* What you have to do *
Can you render the stretch of the listing from its start through the line containing "state / province: Fujian" as a Markdown table with the columns Row and Line, leaving out any blank lines?

[Extracted records]
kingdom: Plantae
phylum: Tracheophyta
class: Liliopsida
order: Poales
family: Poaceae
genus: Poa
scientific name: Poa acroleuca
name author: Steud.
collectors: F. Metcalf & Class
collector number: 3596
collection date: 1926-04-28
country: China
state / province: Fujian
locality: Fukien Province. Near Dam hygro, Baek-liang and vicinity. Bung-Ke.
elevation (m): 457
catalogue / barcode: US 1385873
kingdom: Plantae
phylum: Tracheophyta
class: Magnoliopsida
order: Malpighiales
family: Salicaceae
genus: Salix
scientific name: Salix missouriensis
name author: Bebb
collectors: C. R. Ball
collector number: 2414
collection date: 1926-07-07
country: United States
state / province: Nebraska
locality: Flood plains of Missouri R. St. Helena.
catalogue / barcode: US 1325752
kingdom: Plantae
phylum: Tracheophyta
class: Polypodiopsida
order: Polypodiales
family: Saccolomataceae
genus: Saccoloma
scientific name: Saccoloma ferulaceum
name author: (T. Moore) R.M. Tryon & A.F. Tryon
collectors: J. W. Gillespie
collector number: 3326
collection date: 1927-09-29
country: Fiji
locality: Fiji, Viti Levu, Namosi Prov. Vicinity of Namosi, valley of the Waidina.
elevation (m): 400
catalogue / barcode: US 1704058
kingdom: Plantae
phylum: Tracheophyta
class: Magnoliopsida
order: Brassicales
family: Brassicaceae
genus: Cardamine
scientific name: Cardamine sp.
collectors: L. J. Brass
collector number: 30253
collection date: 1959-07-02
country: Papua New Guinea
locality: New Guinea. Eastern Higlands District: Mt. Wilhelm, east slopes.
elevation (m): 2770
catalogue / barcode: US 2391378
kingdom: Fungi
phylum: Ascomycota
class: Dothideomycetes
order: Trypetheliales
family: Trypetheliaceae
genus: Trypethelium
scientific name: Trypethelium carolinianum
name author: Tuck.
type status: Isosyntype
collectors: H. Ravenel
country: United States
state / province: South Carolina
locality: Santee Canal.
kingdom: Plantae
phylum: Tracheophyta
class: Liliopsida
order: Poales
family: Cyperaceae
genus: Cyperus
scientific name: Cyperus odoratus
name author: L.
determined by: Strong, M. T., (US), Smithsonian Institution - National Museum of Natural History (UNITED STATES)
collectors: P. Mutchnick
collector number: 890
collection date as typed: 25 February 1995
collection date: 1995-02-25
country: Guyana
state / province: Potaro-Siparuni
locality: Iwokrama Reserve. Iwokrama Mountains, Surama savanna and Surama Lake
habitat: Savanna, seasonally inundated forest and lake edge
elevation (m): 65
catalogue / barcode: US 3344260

* Result for this exercise *
| Row | Line |
|---|---|
| 1 | kingdom: Plantae |
| 2 | phylum: Tracheophyta |
| 3 | class: Liliopsida |
| 4 | order: Poales |
| 5 | family: Poaceae |
| 6 | genus: Poa |
| 7 | scientific name: Poa acroleuca |
| 8 | name author: Steud. |
| 9 | collectors: F. Metcalf & Class |
| 10 | collector number: 3596 |
| 11 | collection date: 1926-04-28 |
| 12 | country: China |
| 13 | state / province: Fujian |